- Exercise aim: For this task, extract exactly the lines of the data below, from the line containing "middle mcp: (256, 266)" through the last one, with pictures left out.

[Structured pose outputs]
▼

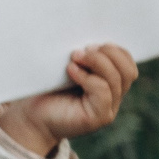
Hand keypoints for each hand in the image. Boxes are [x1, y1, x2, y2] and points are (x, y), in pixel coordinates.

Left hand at [0, 44, 137, 156]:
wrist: (31, 118)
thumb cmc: (46, 91)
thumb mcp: (68, 69)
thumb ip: (83, 58)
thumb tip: (89, 41)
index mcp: (110, 83)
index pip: (127, 63)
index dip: (115, 50)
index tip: (89, 44)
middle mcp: (114, 97)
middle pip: (127, 70)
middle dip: (107, 54)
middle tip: (81, 51)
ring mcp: (108, 109)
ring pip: (116, 79)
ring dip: (96, 62)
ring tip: (74, 58)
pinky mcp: (99, 117)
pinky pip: (102, 91)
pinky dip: (87, 77)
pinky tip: (70, 70)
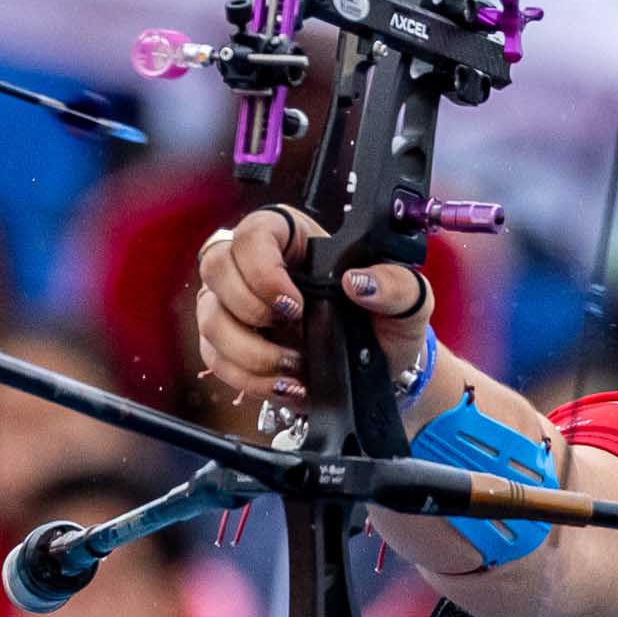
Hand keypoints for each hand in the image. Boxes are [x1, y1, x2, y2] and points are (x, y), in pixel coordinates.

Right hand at [193, 207, 430, 407]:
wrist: (382, 370)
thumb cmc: (389, 322)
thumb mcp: (408, 299)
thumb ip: (396, 284)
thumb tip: (359, 282)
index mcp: (295, 238)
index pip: (253, 231)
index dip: (262, 267)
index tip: (292, 302)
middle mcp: (256, 266)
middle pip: (216, 266)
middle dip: (248, 308)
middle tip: (290, 328)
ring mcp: (238, 305)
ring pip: (209, 316)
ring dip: (247, 350)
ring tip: (291, 366)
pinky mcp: (231, 344)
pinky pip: (214, 357)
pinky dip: (247, 377)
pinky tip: (284, 384)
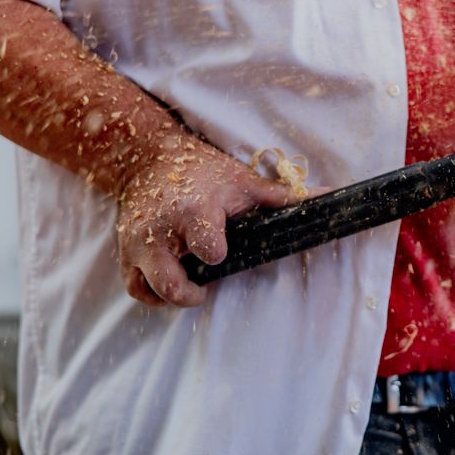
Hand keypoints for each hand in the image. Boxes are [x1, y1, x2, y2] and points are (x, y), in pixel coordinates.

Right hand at [116, 137, 303, 306]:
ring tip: (192, 285)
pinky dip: (153, 293)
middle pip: (171, 282)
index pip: (207, 246)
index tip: (222, 253)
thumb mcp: (242, 181)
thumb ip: (283, 197)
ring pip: (150, 288)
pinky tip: (173, 283)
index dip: (217, 254)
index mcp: (196, 210)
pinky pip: (135, 286)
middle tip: (207, 285)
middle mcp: (163, 230)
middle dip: (191, 293)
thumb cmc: (203, 172)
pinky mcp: (126, 251)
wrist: (147, 159)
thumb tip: (328, 196)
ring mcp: (140, 243)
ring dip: (172, 295)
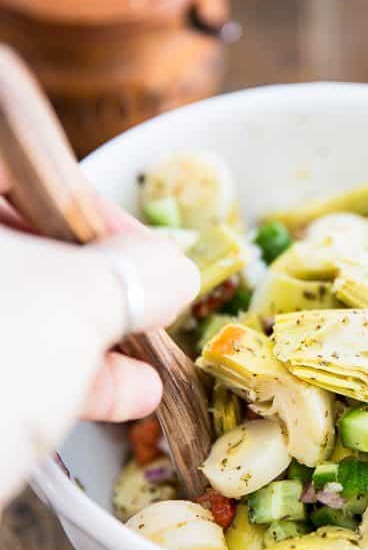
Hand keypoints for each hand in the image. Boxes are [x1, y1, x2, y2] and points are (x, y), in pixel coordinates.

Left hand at [0, 168, 199, 509]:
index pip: (15, 150)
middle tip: (139, 307)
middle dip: (89, 276)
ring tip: (143, 367)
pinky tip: (114, 400)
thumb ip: (129, 274)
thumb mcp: (68, 305)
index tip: (138, 246)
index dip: (83, 194)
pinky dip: (44, 370)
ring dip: (77, 331)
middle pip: (7, 229)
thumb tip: (169, 269)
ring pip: (1, 298)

▲

- Solution below:
middle mcp: (256, 266)
middle pip: (216, 266)
middle dip: (248, 308)
middle tip: (290, 328)
ring mcp: (238, 305)
ring pip: (209, 316)
ring dip: (247, 350)
ring tip: (291, 366)
pinky mcp: (231, 344)
pinky pip: (214, 357)
pinky dip: (247, 377)
pinky tip: (284, 384)
Hand keypoints for each hand in the image. Boxes are [x1, y1, x2, y2] and points are (x, y), in pixel coordinates.

Right hand at [116, 137, 303, 306]:
ring tip: (192, 285)
pinky dip: (153, 293)
middle pip: (171, 282)
index pip: (207, 246)
index tip: (222, 253)
thumb mcp: (242, 181)
thumb ip: (283, 197)
ring pip: (150, 288)
pinky tip: (173, 283)
index dip: (217, 254)
index mcp: (196, 210)
pinky pip: (135, 286)
middle tip: (207, 285)
middle mcp: (163, 230)
middle dip: (191, 293)
thumb cmc: (203, 172)
pinky mcp: (126, 251)
wrist: (147, 159)
thumb tip: (328, 196)
ring mcp: (140, 243)
ring dip: (172, 295)
Hand keypoints for each hand in the image. Boxes are [x1, y1, x2, y2] and points are (x, y), in pixel coordinates.

Left hand at [0, 168, 199, 509]:
index pip: (15, 150)
middle tip: (139, 307)
middle dip: (89, 276)
ring tip: (143, 367)
pinky tip: (114, 400)
thumb ip: (129, 274)
thumb mcp: (68, 305)
index tip: (138, 246)
index dip: (83, 194)
pinky dip: (44, 370)
ring dip: (77, 331)
middle pip: (7, 229)
thumb tip: (169, 269)
ring pip: (1, 298)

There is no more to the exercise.